> [WHAT YOU SHOULD DO]:
Every record below is to be retyped exactly, with the pictures left out.

> [SOURCE DATA]:

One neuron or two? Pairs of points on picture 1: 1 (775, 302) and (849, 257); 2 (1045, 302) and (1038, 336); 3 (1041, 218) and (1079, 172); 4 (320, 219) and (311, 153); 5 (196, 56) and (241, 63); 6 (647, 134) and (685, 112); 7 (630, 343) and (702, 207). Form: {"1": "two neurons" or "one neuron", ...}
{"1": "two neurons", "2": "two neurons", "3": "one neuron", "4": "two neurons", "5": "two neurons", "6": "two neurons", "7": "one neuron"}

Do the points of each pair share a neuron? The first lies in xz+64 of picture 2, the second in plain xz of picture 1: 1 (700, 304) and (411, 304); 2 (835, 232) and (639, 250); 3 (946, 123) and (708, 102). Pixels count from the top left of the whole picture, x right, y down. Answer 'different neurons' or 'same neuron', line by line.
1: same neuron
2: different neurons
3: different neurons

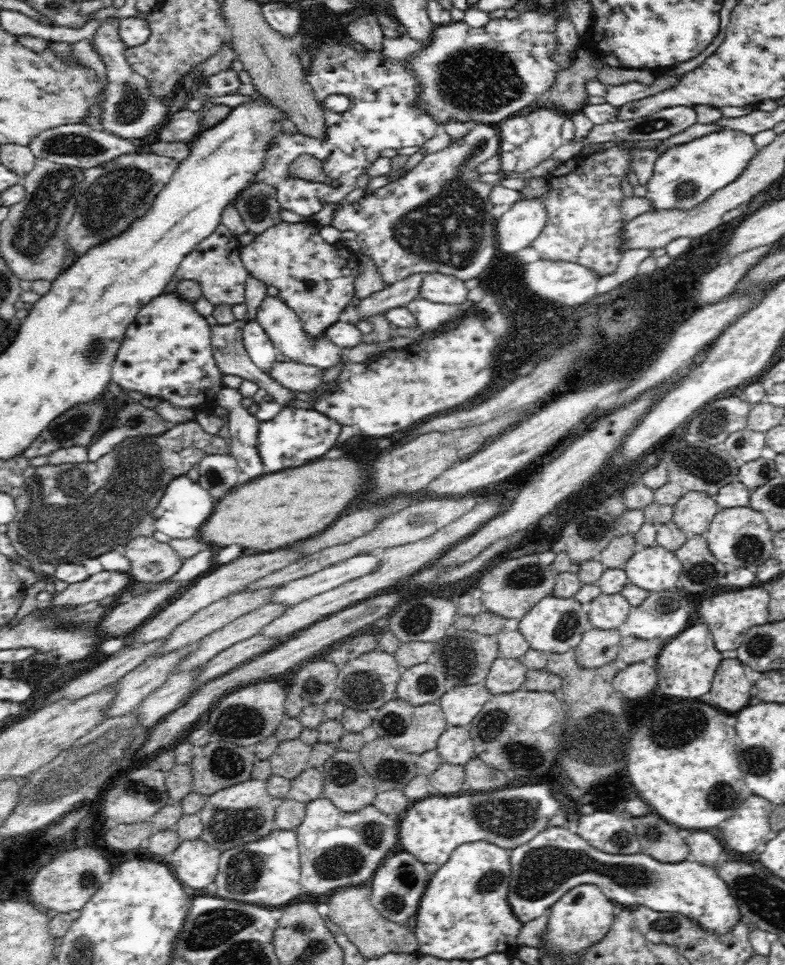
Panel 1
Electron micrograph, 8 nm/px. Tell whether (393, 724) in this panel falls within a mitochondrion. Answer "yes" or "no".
yes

> [SOLUTION TO THIS EXERCISE]:
One neuron or two? Pairs of points on picture 1: 1 (775, 302) and (849, 257); 2 (1045, 302) and (1038, 336); 3 (1041, 218) and (1079, 172); 4 (320, 219) and (311, 153); 5 (196, 56) and (241, 63); 6 (647, 134) and (685, 112); 7 (630, 343) and (702, 207). Form: {"1": "two neurons" or "one neuron", ...}
{"1": "two neurons", "2": "two neurons", "3": "one neuron", "4": "two neurons", "5": "two neurons", "6": "two neurons", "7": "one neuron"}

Do the points of each pair share a neuron? The first lies in xz+64 of picture 2, the second in plain xz of picture 1: 1 (700, 304) and (411, 304); 2 (835, 232) and (639, 250); 3 (946, 123) and (708, 102). Pixels count from the top left of the whole picture, x right, y down. Answer 'different neurons' or 'same neuron', line by line.
1: same neuron
2: different neurons
3: different neurons

Panel 1
Electron micrograph, 8 nm/px. Tell whether (393, 724) in this panel falls within a mitochondrion. Answer "yes" or "no".
yes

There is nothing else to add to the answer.